When Dave plugs in his electric guitar and cranks the volume, the Bose monitors hum with feedback.
"We're still figuring out how this stuff works," Lu says, dialing down on the mixing board. "When we first got it, we had to learn how to use it. We were like, 'Hmmm. This is a nice recorder. But how the hell does it work, and what the hell does it do?'"
"The good thing about our background is that we're all engineers by nature -- be it systems, civil, nuclear or mechanical -- so we just dove in," Dave says.
Dave, Lu, Chris and Geoff had been home from Iraq for about two months when they played their first gig -- in the bed of a truck on the Fourth of July. They coasted through downtown Vail on a parade float, trying to keep time as a crowd waved and cheered at the all-soldier lineup. It was a patriotic atmosphere -- yellow ribbons everywhere, people thanking them for their time overseas.
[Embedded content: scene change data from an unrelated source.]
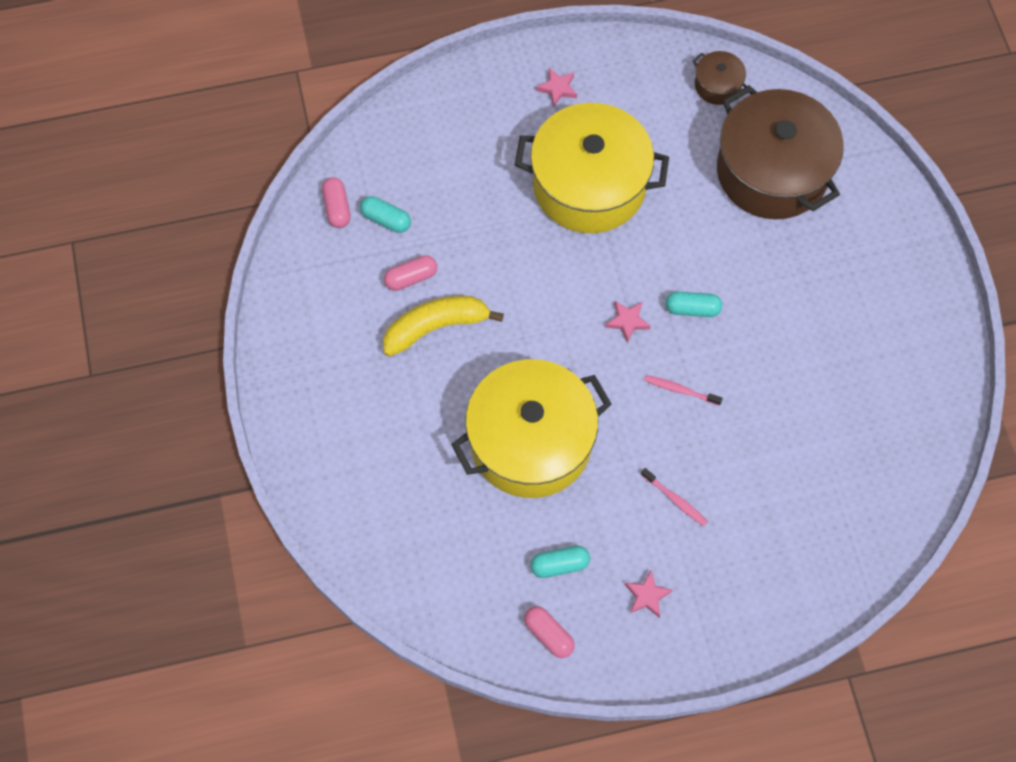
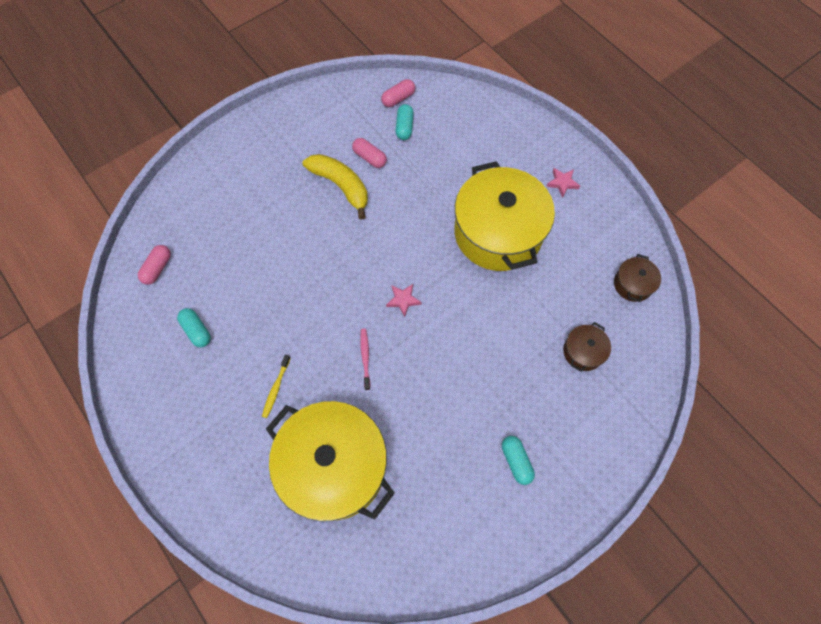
camera: 65 degrees right, 0 degrees up
(531, 442) = (282, 276): yellow pot -> yellow pot (334, 466)
(549, 634) = (142, 344): pink capsule -> pink capsule (158, 268)
(647, 595) = (193, 398): pink star -> none
(675, 500) = (276, 388): pink toothbrush -> yellow toothbrush
(692, 309) = (435, 340): turquoise capsule -> turquoise capsule (516, 461)
(772, 171) = (583, 352): brown pot -> brown pot, size x0.43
When it was over, they went to a party and drank a fridge full of beer.
By then the band had acquired a name -- Lucid Dissent -- but the music was still rough. The songs were sloppy, the harmonies out of key. Chris was still learning to play the bass, and he dragged behind Geoff, throwing the melodies off. The guys vowed to get better. They approached the project strategically, as if it were a combat operation.